[Start of section]
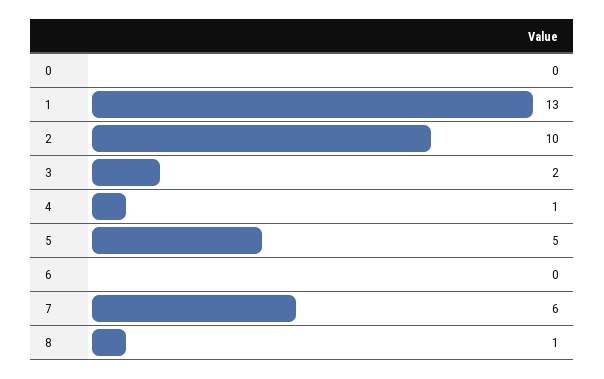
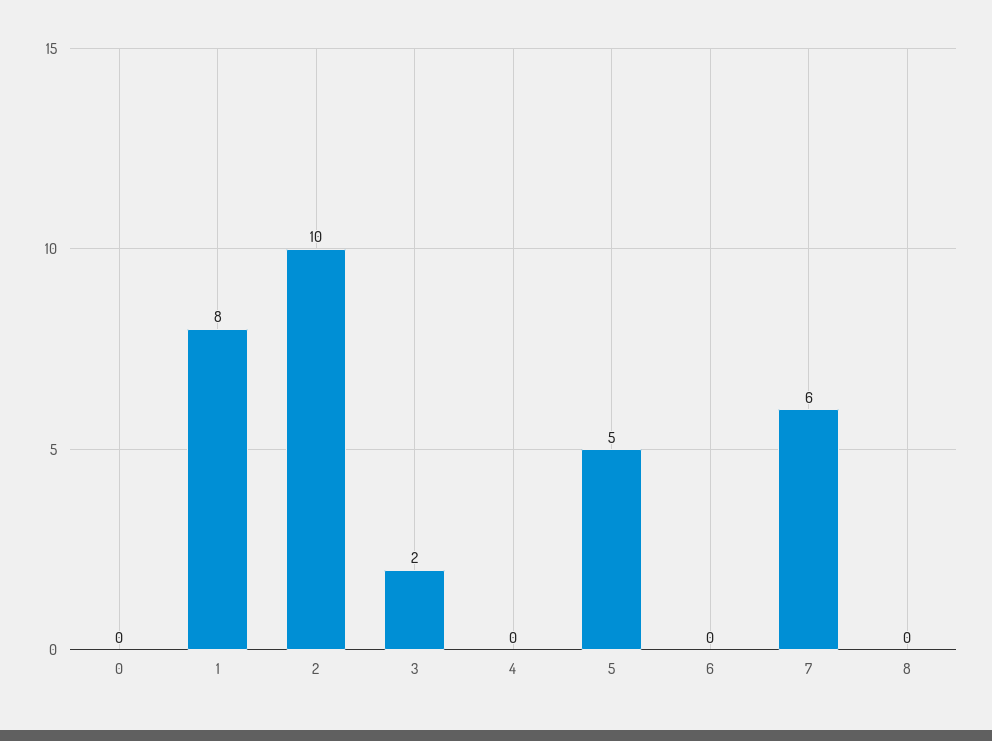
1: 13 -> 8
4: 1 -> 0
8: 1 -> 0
[End of section]
[Start of section]
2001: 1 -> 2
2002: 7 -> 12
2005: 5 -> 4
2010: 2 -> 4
[End of section]
[Start of section]
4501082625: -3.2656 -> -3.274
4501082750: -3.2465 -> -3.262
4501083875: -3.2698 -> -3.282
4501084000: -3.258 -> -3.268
[End of section]
▶ **Problem requirements**
All that belongs in your answer is the stretch of entries above from the line with "4501082750: -3.2465 -> -3.262" through the line with "4501084000: -3.258 -> -3.268", printed exactly.

▶ **Written response**
4501082750: -3.2465 -> -3.262
4501083875: -3.2698 -> -3.282
4501084000: -3.258 -> -3.268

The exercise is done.